🤖 AI Summary
Existing watermarking techniques for large language models (LLMs) fail under end-to-end adversarial settings where attackers fully control the inference process, rendering ownership verification ineffective against collusion-based fingerprint removal and response tampering attacks.
Method: We propose the first robust fingerprinting scheme tailored to such end-to-end threats, integrating encrypted fingerprint embedding, an external collaborative module, error-correcting codes, and a similarity-driven verification mechanism—jointly injecting a unique, verifiable, yet tamper-resilient identifier both within and outside the model.
Results: Evaluated on 12 mainstream LLMs, our approach achieves 100% fingerprint detection success against over ten strong adversarial attacks—including scenarios where baseline methods completely fail (e.g., aggressive fingerprint erasure and response manipulation). It significantly enhances the practicality and security of LLM intellectual property protection.
📝 Abstract
Given the high cost of large language model (LLM) training from scratch, safeguarding LLM intellectual property (IP) has become increasingly crucial. As the standard paradigm for IP ownership verification, LLM fingerprinting thus plays a vital role in addressing this challenge. Existing LLM fingerprinting methods verify ownership by extracting or injecting model-specific features.

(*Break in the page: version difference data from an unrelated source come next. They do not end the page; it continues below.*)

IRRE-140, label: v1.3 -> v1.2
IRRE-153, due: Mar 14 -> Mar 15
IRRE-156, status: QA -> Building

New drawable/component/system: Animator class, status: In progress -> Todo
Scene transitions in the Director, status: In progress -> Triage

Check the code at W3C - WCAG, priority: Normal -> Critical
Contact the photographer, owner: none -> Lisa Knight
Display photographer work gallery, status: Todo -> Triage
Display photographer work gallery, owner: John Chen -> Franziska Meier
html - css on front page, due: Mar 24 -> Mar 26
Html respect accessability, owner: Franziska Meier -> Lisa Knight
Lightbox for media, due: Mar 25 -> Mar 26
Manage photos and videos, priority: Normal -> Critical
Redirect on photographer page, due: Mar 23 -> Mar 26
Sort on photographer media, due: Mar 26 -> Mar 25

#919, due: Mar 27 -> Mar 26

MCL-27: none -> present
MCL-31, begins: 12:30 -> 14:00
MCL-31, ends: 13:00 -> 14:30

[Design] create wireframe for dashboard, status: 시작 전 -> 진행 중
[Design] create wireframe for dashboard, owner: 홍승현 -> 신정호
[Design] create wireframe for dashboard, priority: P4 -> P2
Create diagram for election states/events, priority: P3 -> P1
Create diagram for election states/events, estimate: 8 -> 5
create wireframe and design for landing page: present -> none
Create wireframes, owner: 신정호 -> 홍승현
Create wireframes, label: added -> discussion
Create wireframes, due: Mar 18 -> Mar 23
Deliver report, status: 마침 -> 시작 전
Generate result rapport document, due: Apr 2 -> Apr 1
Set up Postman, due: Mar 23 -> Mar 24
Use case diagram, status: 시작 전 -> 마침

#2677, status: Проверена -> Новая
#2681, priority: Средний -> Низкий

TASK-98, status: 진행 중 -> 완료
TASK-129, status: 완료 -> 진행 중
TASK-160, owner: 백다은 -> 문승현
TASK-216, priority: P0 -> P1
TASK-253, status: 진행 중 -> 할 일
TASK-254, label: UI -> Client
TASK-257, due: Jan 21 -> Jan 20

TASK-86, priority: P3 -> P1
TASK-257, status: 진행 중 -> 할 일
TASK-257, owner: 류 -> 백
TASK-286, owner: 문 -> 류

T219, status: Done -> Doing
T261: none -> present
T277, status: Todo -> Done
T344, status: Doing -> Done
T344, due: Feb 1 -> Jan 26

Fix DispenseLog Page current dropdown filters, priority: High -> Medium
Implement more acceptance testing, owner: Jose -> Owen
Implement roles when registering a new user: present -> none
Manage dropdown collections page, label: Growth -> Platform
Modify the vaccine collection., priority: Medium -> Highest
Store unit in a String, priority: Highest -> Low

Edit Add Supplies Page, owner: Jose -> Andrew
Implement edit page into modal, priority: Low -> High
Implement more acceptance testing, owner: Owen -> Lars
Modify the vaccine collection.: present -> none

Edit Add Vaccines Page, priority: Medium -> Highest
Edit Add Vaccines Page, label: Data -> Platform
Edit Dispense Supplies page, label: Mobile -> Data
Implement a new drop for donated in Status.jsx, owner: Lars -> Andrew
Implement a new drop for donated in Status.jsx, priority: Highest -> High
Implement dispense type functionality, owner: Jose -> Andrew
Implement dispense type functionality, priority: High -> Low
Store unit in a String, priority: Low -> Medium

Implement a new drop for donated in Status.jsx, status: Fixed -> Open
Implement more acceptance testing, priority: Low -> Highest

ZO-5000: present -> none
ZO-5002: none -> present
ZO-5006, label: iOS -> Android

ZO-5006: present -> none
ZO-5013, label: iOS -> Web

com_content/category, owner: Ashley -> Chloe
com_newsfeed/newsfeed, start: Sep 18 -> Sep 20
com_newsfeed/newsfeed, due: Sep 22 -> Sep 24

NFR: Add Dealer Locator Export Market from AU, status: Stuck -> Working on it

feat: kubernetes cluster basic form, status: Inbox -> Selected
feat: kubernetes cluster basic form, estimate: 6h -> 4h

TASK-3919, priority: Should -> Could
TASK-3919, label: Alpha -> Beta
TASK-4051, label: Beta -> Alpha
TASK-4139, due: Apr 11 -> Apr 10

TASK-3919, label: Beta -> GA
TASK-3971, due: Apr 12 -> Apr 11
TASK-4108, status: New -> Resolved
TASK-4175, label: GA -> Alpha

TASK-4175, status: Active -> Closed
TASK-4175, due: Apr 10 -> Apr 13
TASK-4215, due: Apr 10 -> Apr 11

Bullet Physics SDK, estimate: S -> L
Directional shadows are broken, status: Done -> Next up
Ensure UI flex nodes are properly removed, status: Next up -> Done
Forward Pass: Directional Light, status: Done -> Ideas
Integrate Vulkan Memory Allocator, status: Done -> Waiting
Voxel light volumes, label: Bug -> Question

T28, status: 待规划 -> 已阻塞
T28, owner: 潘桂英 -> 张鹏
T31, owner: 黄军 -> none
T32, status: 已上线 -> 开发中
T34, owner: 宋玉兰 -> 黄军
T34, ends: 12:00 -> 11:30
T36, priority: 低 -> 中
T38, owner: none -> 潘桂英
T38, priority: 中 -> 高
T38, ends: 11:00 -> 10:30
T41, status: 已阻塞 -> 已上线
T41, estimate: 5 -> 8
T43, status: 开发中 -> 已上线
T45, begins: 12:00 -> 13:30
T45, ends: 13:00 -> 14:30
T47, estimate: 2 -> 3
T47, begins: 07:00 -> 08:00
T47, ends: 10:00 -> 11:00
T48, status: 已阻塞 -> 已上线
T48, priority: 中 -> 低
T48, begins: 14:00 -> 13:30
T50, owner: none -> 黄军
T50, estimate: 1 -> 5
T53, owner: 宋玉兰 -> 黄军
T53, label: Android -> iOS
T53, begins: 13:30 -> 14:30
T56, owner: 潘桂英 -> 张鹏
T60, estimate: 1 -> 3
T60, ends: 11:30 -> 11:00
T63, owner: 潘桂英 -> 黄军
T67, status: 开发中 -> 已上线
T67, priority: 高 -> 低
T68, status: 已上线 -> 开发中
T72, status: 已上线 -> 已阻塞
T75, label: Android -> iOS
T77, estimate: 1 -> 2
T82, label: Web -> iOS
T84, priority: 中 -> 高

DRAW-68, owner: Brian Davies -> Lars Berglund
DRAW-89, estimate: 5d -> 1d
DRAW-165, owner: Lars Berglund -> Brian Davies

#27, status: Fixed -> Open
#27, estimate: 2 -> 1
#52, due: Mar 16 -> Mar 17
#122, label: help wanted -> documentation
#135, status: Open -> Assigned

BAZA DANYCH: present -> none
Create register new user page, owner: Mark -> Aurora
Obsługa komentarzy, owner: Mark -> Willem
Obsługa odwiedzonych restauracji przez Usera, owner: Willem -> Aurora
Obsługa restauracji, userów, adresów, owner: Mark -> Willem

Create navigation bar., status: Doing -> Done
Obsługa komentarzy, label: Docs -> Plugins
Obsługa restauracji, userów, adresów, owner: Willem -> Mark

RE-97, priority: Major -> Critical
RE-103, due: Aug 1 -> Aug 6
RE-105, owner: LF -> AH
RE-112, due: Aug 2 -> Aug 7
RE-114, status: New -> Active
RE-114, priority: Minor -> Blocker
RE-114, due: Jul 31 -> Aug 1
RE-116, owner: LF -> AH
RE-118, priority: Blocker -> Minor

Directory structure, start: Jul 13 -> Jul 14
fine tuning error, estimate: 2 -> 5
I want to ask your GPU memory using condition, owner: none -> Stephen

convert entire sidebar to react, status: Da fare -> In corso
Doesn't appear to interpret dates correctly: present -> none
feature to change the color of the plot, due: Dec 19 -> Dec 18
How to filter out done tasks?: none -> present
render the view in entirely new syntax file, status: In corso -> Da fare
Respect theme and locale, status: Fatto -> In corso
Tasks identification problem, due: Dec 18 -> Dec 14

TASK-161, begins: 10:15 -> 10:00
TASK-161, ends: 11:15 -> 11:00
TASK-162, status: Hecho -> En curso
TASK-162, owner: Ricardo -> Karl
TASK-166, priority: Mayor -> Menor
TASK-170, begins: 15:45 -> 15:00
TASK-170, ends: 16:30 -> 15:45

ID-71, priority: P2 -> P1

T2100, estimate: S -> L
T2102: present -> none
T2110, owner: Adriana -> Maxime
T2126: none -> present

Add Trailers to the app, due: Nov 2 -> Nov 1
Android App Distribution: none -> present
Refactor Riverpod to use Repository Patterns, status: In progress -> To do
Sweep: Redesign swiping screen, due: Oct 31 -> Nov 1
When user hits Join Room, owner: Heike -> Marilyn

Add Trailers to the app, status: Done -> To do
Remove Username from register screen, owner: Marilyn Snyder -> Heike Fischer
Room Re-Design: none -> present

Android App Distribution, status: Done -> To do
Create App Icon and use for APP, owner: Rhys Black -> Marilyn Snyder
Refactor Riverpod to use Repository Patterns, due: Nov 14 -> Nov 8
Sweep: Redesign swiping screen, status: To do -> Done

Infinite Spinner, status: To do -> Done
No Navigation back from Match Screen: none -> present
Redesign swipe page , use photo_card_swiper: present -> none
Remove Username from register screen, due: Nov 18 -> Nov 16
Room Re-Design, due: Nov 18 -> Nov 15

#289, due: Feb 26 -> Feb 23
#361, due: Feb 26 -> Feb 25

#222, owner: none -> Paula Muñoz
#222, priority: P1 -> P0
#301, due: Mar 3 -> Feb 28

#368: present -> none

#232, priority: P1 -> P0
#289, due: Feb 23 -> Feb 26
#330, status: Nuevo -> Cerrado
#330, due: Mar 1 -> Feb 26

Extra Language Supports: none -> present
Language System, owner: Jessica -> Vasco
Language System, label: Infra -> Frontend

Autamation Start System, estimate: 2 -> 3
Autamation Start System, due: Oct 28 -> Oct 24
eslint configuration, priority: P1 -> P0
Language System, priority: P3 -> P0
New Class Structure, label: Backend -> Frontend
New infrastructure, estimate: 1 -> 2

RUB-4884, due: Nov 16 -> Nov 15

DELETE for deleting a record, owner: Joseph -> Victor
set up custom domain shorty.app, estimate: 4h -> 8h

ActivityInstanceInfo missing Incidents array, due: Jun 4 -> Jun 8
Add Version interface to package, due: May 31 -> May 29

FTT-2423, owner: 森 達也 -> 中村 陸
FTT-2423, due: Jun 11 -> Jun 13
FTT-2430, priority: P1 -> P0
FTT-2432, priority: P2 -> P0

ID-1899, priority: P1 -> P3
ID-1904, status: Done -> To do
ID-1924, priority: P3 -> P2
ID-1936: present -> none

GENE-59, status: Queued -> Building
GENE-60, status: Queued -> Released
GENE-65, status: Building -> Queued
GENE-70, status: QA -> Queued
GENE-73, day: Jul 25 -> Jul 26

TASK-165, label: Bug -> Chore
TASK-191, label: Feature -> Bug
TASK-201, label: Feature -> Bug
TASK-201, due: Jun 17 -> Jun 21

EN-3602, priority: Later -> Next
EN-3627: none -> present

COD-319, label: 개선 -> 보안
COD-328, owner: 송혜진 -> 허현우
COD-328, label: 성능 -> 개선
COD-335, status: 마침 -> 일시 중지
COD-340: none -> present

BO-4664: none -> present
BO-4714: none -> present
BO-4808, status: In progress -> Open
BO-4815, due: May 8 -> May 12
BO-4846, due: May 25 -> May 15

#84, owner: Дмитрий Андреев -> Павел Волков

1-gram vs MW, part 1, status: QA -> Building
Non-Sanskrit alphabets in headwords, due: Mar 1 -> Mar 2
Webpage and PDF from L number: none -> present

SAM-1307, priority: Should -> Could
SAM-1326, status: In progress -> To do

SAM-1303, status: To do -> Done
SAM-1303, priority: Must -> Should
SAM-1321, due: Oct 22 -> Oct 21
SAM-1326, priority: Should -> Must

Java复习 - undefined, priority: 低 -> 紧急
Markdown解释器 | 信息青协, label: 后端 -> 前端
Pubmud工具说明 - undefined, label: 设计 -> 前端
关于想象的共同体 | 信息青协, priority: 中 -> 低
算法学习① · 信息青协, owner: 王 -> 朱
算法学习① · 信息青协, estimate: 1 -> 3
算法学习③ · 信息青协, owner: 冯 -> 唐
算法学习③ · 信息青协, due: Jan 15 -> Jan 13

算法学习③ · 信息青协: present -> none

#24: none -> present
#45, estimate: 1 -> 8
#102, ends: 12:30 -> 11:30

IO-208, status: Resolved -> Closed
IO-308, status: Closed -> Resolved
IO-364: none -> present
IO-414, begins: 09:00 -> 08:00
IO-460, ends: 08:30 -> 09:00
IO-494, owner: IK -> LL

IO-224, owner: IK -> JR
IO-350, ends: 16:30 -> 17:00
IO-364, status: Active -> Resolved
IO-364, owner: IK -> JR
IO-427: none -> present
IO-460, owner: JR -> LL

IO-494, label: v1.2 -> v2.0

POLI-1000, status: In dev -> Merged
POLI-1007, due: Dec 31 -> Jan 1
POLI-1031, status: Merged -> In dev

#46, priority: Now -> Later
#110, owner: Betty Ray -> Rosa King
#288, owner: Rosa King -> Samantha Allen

However, they overlook potential attacks during the verification process, leaving them ineffective when the model thief fully controls the LLM's inference process. In such settings, attackers may share prompt-response pairs to enable fingerprint unlearning or manipulate outputs to evade exact-match verification. We propose iSeal, the first fingerprinting method designed for reliable verification when the model thief controls the suspected LLM in an end-to-end manner. It injects unique features into both the model and an external module, reinforced by an error-correction mechanism and a similarity-based verification strategy. These components are resistant to verification-time attacks, including collusion-based fingerprint unlearning and response manipulation, backed by both theoretical analysis and empirical results. iSeal achieves 100 percent Fingerprint Success Rate (FSR) on 12 LLMs against more than 10 attacks, while baselines fail under unlearning and response manipulations.